Au reste, si, aux termes de notre marché, vous pouvez vous faire adjuger les bois exploités avant le marché, je vous le conseille fort. Je laisserai prononcer les juges ; c’est leur affaire. C’est très-hors de propos que vous insistez sur le crédit que vous dites que j’ai dans les tribunaux. Je ne sais ce que c’est que de crédit en pareil cas, et encore moins ce que c’est que d’en faire usage. Il ne convient pas de parler ainsi : soyez assez sage à l’avenir pour ne rien dire de pareil à un magistrat.

Vous voyez, monsieur, que je suis encore assez de vos amis pour faire, en marge de votre lettre, une réponse longue et détaillée à une lettre qui n’en méritait point. Tenez-vous pour dit de ne m’écrire plus ni sur cette matière, ni surtout de ce ton.

Je vous fais, monsieur, le souhait de Perse : Mens sana in corpore sano.

  1. Éditeur, Th. Foisset.
  2. La Table de marbre était un tribunal spécial, institué pour statuer en dernier ressort sur tous délits et abus commis dans les bois, même ceux des particuliers.
  3. Après la mort de Voltaire, Mme Denis offrit 40,000 livres de dommages-intérêts pour les dégradations faites à Tournay.

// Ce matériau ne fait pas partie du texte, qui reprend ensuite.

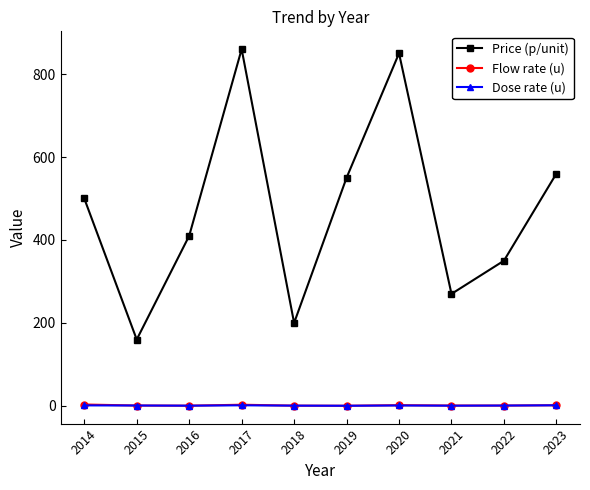

Which series has the largest range (max minus min)?

Price (p/unit)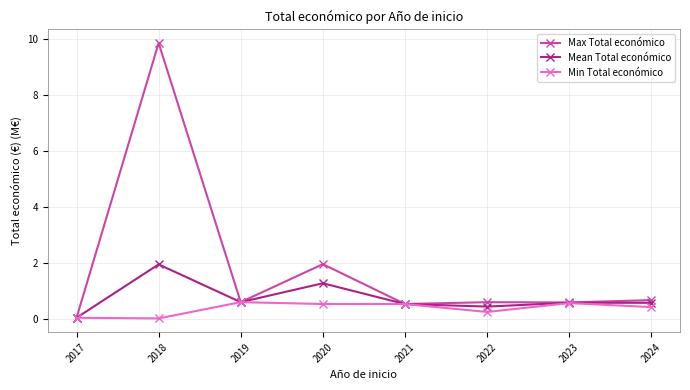

What is the total value across all series at 2020?

3.8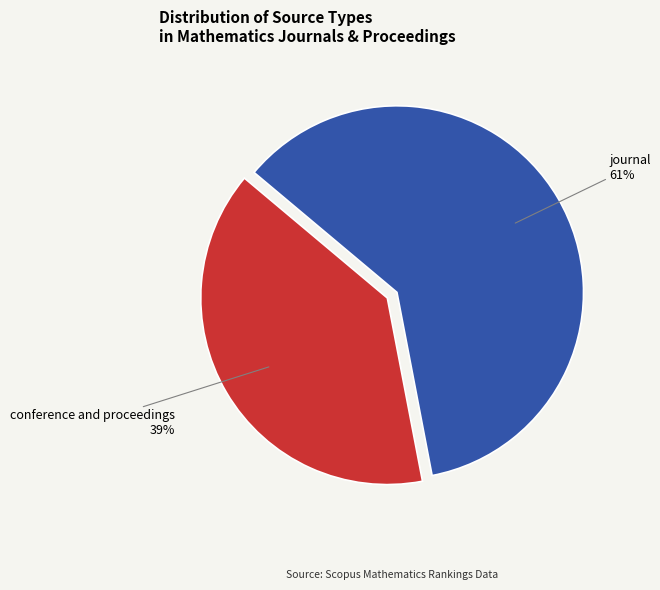

Is there any slice that represents more than half of the pie?

Yes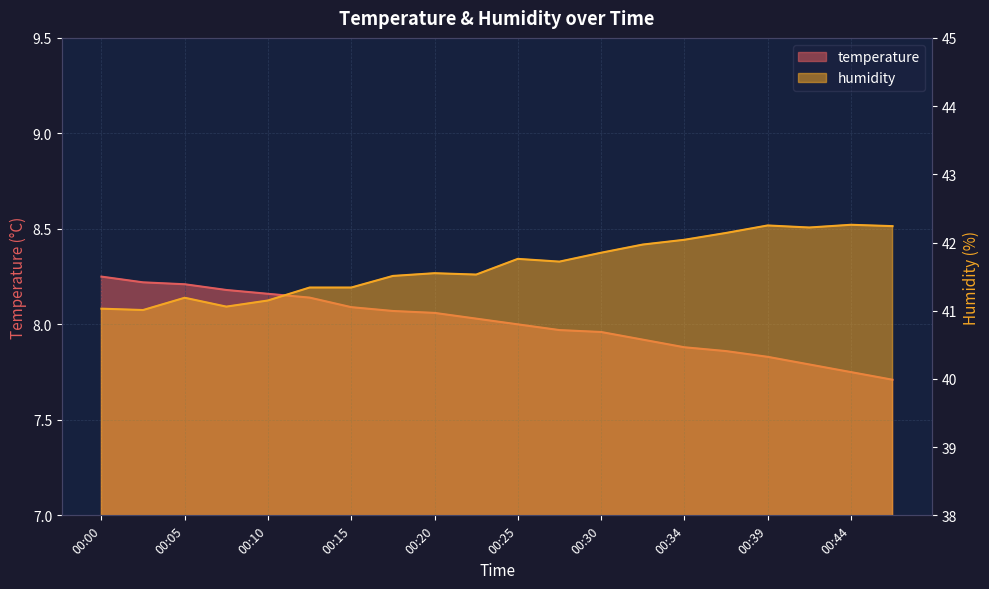

List the series in order of their overall mean, highest first.

humidity, temperature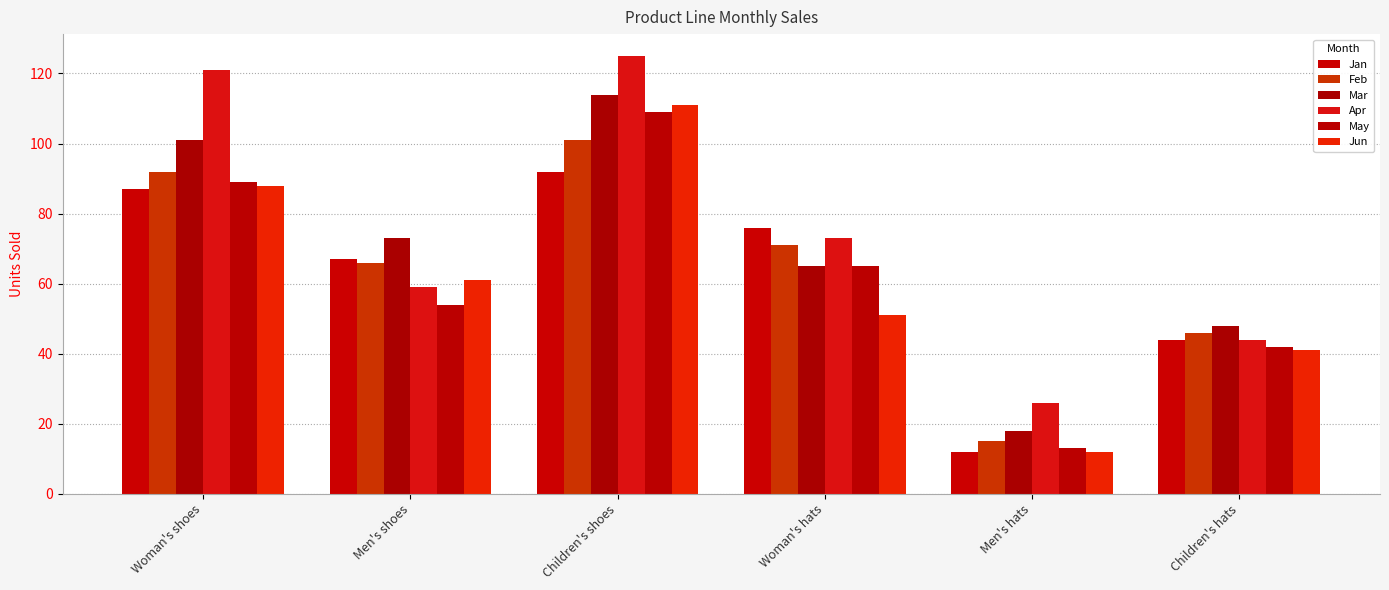

How many bars are there in total?

36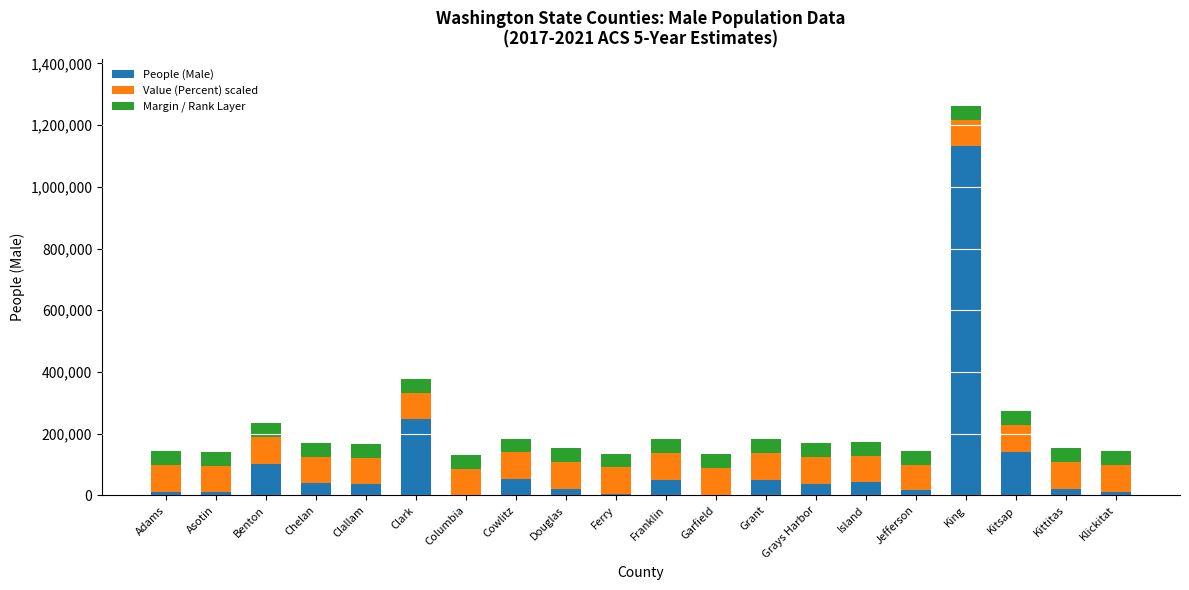

The People (Male) series shows 38474.0 at Grays Harbor. True or false?

True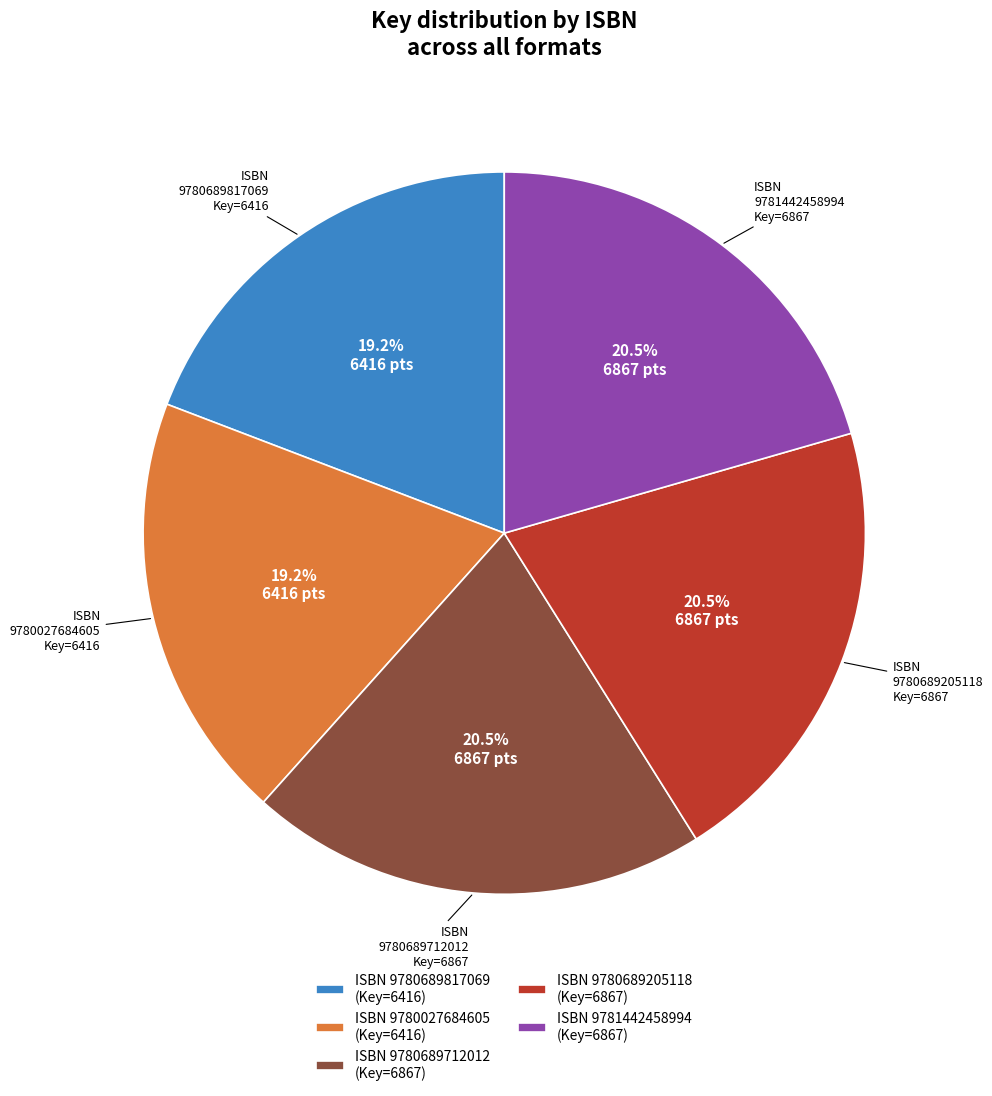

Between ISBN 9780027684605 (Key=6416) and ISBN 9780689205118 (Key=6867), which is larger?

ISBN 9780689205118 (Key=6867)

Il n’y eut pas de procès ; les offres furent acceptées. (Transaction de 1781.)
  4. L’événement ne fut point contre Voltaire ; il survécut d’une année au président de Brosses.
  5. La pose équivaut à 27 ares.
  6. L’Éditeur de ces lettres a visité Tournay en 1834 ; il a interrogé l’ancien fermier de la terre, aujourd’hui propriétaire du château ; et par ses yeux comme par le témoignage du vieillard dont le père avait été longtemps fermier de la terre de Tournay, il s’est convaiucu que Voltaire s’en était tenu aux démolitions et à quelques distributions insignifiantes. (Note du premier éditeur.)
  7. Lettre 3782.
  8. Va, le roi n’a point lu ton discours ennuyeux :
    Il a trop peu de temps et trop de soins à prendre !

    (La Vanité, satire de Voltaire contre Pompignan.)